A lot of times, when the horse doesn’t do the thing you think you’re asking him to do, it’s because your cues are off, or your balance is off, and you’re giving the horse mixed signals.
I’d third (or fourth) the idea of taking a lot of lessons with a good dressage trainer. And don’t be discouraged when that trainer takes you back to the walk and doing tons of circles at the walk before you even get to doing it a trot. And then, down the road, putting it together at the canter. Oftentimes the rider’s whole technique needs to be broken down and then reconstructed.
It can be totally mind-blowing how much is going on that you don’t notice until you’re forced to!
I’m not sure how much of this advice helps with overthinking. I teach a lot of beginners.
-look where you want to go. On a circle that’s 15 minutes ahead if you picture a clock ( this doesn’t work for anyone under 18 at this point, but oh well).
-point your belly button on the exact track you want to follow. Ie it needs to follow the curve.

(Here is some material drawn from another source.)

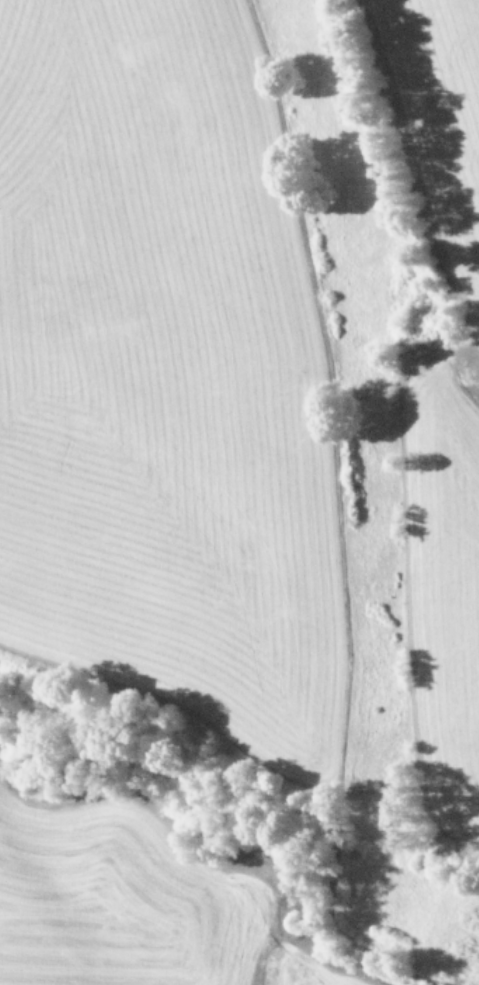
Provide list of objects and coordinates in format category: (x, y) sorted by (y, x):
crop: (252, 370)
crop: (129, 914)

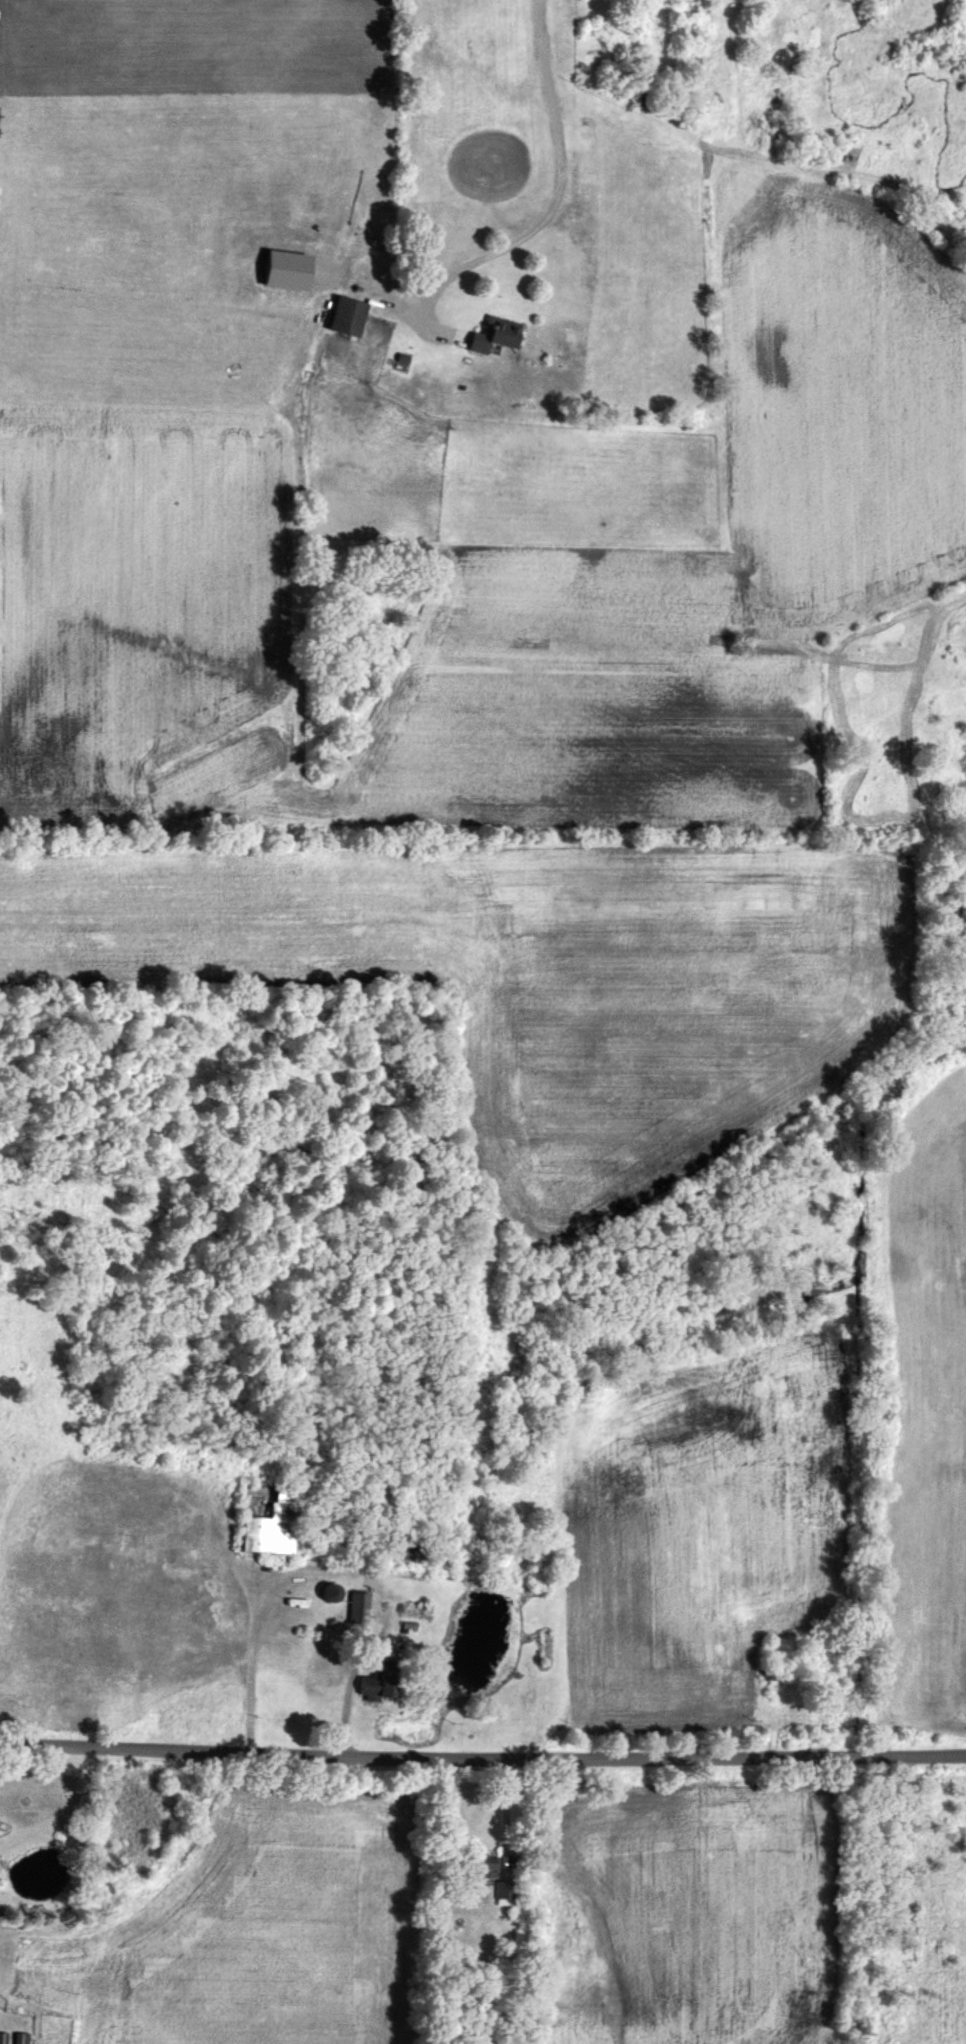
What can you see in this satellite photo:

-feel both reins without pulling back on either. Keep one hand on each side of the neck, elbows bent. Then your torso follows your belly button.
-close both legs.
-if you are falling either in or out, pick up the hand and use more leg on the side that the horse is going towards, not the direction you want to go.
-point your belly button on the exact track you want to follow. Ie it needs to follow the curve.
I have to disagree here. When riding a bending line, the inside seat bone should advance. Which places the entire body above it facing the OPPOSITE direction to the curve. Mary Wanless explains this as the way an ice skater makes a turn. They look to the outside, advance the ‘inside’ and their weight makes the turn to the inside.
I have to disagree here. When riding a bending line, the inside seat bone should advance. Which places the entire body above it facing the OPPOSITE direction to the curve. Mary Wanless explains this as the way an ice skater makes a turn. They look to the outside, advance the ‘inside’ and their weight makes the turn to the inside.
While I think a lot of us get that, it may be a bit advanced for where OP seems to be at. Similar to cboylen, I teach the beginners/novice/intermediate to swivel the rib cage so horse & rider shoulders are heading the same direction. This also helps to position the hands and gets them away from thinking “pull rein” to turn.
I don’t think teachers beginners the incorrect mechanics is productive.
I don’t think teachers beginners the incorrect mechanics is productive.
We do it from day 1 when we tell them to pull on the reins to stop. I am always explaining that yes, we are moving up now, and there’s a few things you’re going to have to learn all over again. It’s a process.
At some point it’s also about how old the person is. It’s one thing to try to teach basic mechanics to a 7yo who doesn’t have great control over moving body parts in independent or counter-intuitive ways, and it’s another to teach an adult who can at least rationalize in their brain to do things counter-intuitively.
Nobody really wants to learn to do things one way just to accomplish an end goal - go, whoa, steer - and then once they get it down pat, have to not only learn a new way but UNlearn the old way
IMHO nobody should be teaching a 30yo beginner to pull and kick to stop and go, but that might be ok to start with for a young child.